■ **Exercise requirements**
In the records that follow, find the line with "dianggap objektif, dapat"; from there, retype every line exactly through the line with "menohok kepada inti. Biasanya saklak dan", which also belongs to the answer.

■ **Data under study**
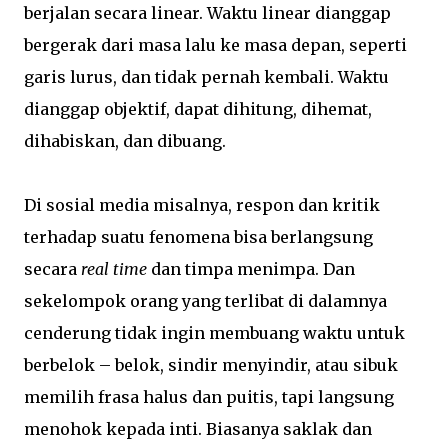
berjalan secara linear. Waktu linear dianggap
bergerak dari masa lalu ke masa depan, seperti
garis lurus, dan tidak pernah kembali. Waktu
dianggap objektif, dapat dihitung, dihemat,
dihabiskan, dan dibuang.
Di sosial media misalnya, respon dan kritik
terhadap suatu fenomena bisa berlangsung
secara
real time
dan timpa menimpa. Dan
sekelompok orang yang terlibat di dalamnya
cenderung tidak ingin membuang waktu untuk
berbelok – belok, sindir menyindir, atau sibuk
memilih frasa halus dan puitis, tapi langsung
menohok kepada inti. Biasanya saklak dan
==
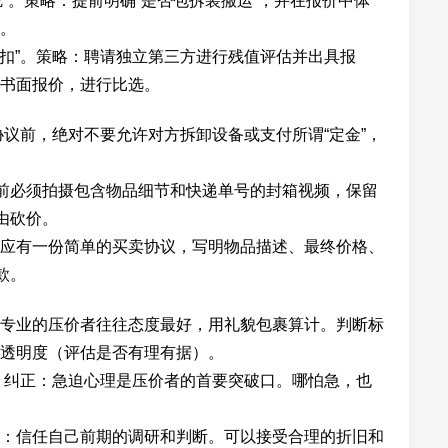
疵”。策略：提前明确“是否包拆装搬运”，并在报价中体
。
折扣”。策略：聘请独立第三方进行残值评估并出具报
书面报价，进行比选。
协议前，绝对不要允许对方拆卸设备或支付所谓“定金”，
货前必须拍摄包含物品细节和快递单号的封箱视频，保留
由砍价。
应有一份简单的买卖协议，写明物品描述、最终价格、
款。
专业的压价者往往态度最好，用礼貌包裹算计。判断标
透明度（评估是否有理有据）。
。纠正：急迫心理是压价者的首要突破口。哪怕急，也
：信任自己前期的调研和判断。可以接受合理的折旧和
--
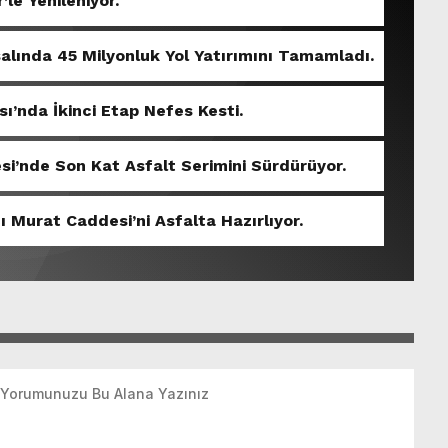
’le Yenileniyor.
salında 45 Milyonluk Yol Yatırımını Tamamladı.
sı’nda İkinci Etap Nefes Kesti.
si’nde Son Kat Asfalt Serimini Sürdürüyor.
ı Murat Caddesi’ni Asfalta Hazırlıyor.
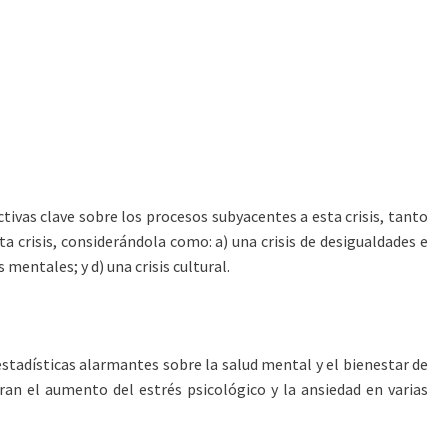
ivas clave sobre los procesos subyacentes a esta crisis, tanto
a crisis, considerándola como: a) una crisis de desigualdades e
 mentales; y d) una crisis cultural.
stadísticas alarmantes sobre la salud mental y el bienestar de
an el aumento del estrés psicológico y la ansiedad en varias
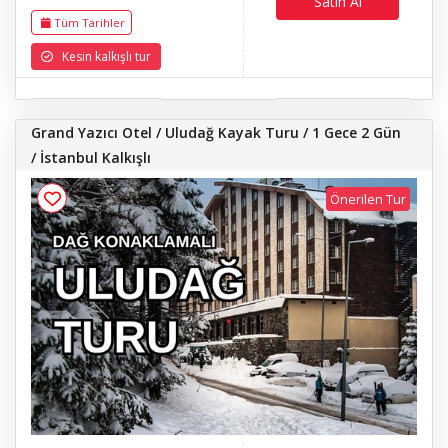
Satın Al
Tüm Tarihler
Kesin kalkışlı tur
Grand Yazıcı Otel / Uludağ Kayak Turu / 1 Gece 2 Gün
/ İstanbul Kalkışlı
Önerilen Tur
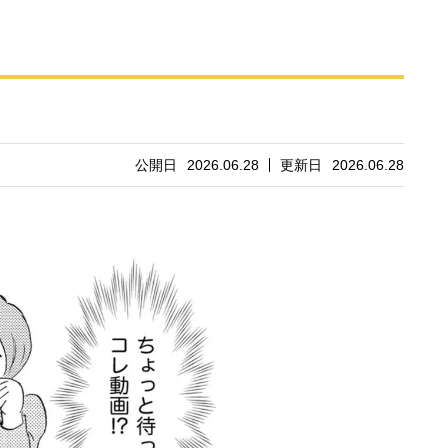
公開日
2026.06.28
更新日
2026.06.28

■ **Output**
dianggap objektif, dapat dihitung, dihemat,
dihabiskan, dan dibuang.
Di sosial media misalnya, respon dan kritik
terhadap suatu fenomena bisa berlangsung
secara
real time
dan timpa menimpa. Dan
sekelompok orang yang terlibat di dalamnya
cenderung tidak ingin membuang waktu untuk
berbelok – belok, sindir menyindir, atau sibuk
memilih frasa halus dan puitis, tapi langsung
menohok kepada inti. Biasanya saklak dan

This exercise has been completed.